Version control according to myself
===================================

* what do we want to record ?

All SCM systems are able to record the insertion and deletion of some
lines of code.  But most users of those systems have noticed that this
is not enough.

For example, keeping track of the move of a C function from one C file
to another, or even within a single file, cannot be accurately
described by just a deletion in one place and an insertion in another
place.  When this is done, and we have to merge our line of
development against another one, in which changes were done to the
implementation of same function, we get a useless conflict, whose sole
cause is an implementation "detail".

We thus have a 3rd essential operation to take into account, and it
was enough for me to start thinking about the problem of
version-control.  But looking at darcs I realized it was just one more
special case: renaming a token (something that's supported by darcs)
is another one.  And we can think of many more.

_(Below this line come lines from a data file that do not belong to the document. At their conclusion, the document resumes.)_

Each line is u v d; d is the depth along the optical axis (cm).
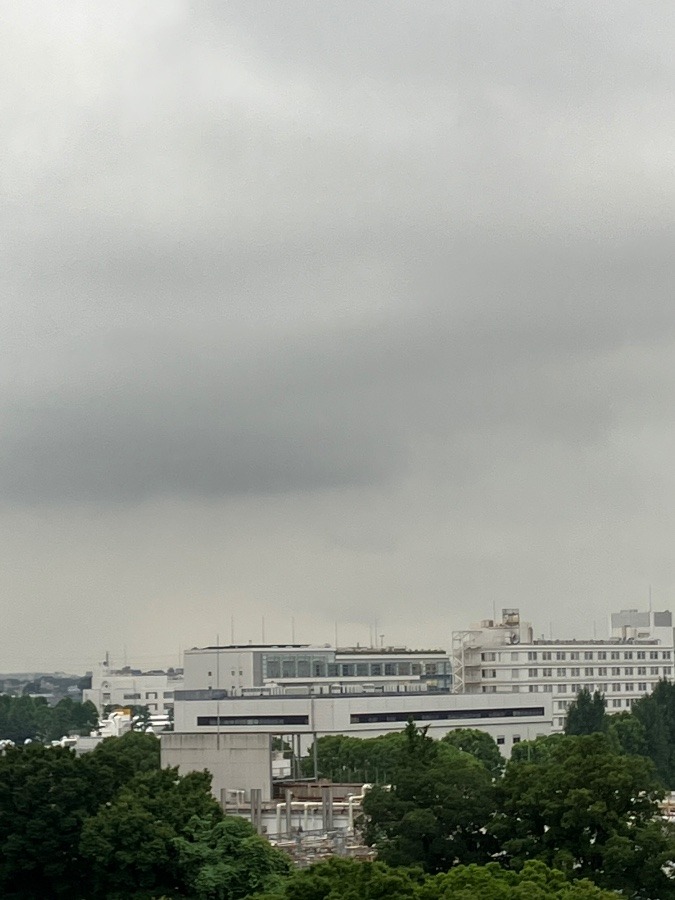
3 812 14488
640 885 13250
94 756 15475
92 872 14475
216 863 13838
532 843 13838
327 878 11394
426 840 14312
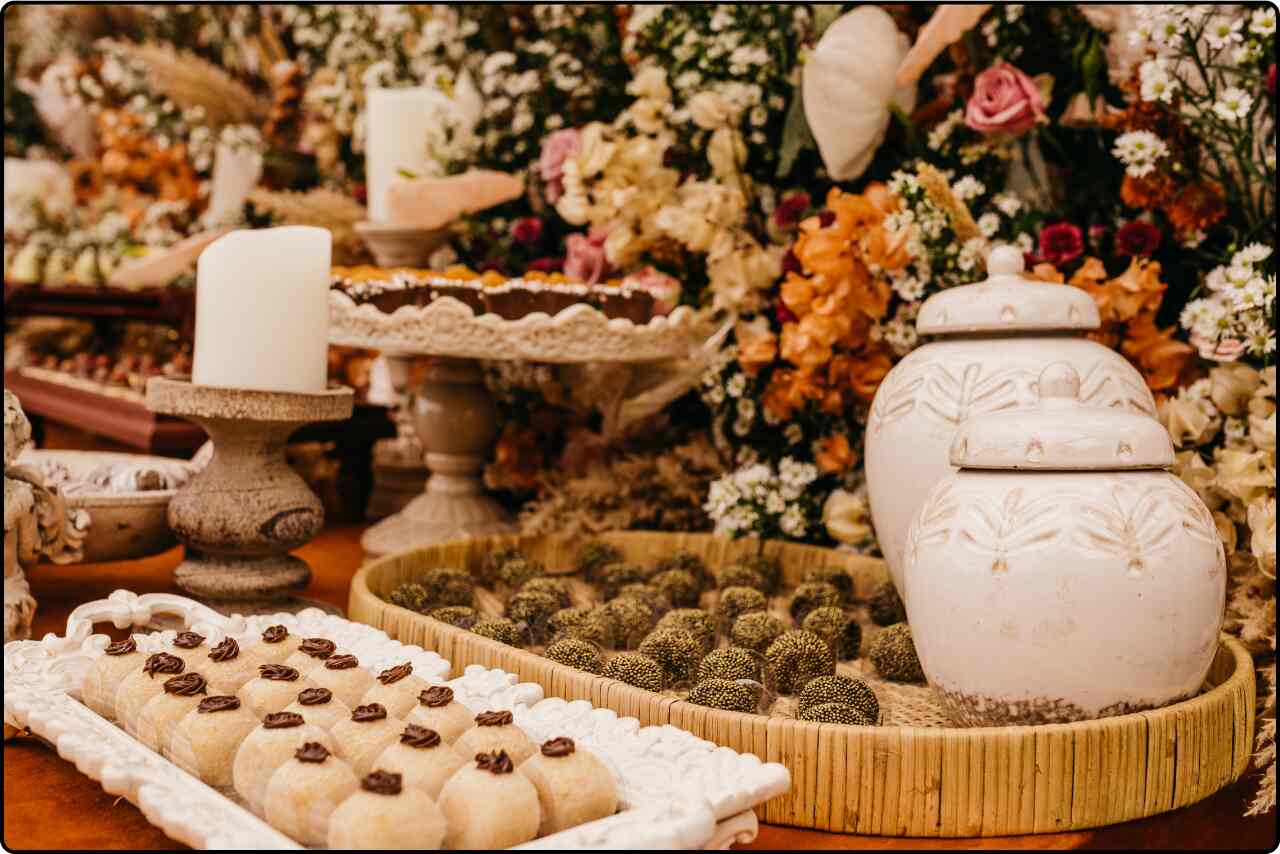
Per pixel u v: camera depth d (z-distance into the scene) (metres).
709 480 1.36
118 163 2.37
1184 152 1.07
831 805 0.67
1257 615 0.92
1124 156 1.03
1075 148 1.20
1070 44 1.18
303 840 0.57
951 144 1.19
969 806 0.66
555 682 0.78
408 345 1.14
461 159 1.57
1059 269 1.13
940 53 1.24
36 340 2.41
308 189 2.00
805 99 1.19
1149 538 0.69
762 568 1.18
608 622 0.97
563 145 1.40
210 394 0.96
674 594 1.08
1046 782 0.66
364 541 1.38
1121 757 0.67
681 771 0.62
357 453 1.61
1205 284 1.07
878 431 0.92
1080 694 0.69
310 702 0.67
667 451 1.43
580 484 1.33
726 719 0.69
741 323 1.24
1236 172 1.11
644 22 1.36
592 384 1.40
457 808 0.57
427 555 1.16
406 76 1.79
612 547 1.24
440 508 1.38
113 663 0.74
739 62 1.25
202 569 1.01
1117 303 1.04
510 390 1.53
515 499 1.61
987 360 0.86
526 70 1.65
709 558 1.23
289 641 0.79
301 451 1.57
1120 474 0.72
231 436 1.01
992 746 0.65
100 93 2.46
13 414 0.92
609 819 0.57
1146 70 1.00
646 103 1.32
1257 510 0.90
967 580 0.71
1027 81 1.10
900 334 1.12
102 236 2.29
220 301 0.97
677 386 1.33
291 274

I hereby start an incomplete list, to be extended.

- code insertion [2]
- code removal
- code movement
- scoped token renaming [1]
- reordering of a function's arguments
- code duplication [3]
- file splits [4]

[1] includes darc's global token replacement, but also renaming of
local variables, OO methods, C static's, and the like, as well as file
renaming.  This means changing a specific (set of) declarations and
the uses of the declared item, restricting the substitution to correct
occurences only, providing a way by which some otherwise-valid
occurences may be untouched by the transformation, and other
complicated stuff.  This may be complicated by generated tokens,
either generated at build-time using preprocessor concatenation, or at
runtime (think dynamic linking through dlopen/dlsym, and lisp-like and
other introspective languages.

[2] not only _lines_ of code !

[3] often enough cut'n'paste is used to start similar code using a
template

[4] that's mostly a combination of move (of semantic contents) and
copy (of headers inclusion and the like)


* what's so special about files ?

Files have been taken as the unit of version-control by most SCM
systems.  Many of them actually use existing file-level tools
underneeth, as exemplified by CVS' use of RCS.  This approach was so
much undiscussed that the simple concept of renaming/moving a
versionned-control file has caused much trouble to many implementors,
when it was implemented at all - here again the venerable CVS comes to
mind, but many other SCM systems, including commercial ones, suffer
from this problem.

Still looking at how to solve the general issue of code moves, I
meditated on the way SCCS stores the history of a file.  Basically, on
first checkin the original file content appears as-is within the SCCS
history file, and this content is then chunked into blocks as the need
arises, making use of #if-like constructs to make it possible to
restore a given version of the file.

Whereas this structure does not possibly handle moving a block of code
from one place to another (since the reading of an SCCS archive and
the resolution of those #if's is completely linear), the idea of
splitting a block on-demand into sub-blocks seems to provide a key to
the problem.  If we only store blocks of code, and make each revision
of a file be a list of the blocks that make it up, we've basically
solved the problem of moving a block _within_ a file.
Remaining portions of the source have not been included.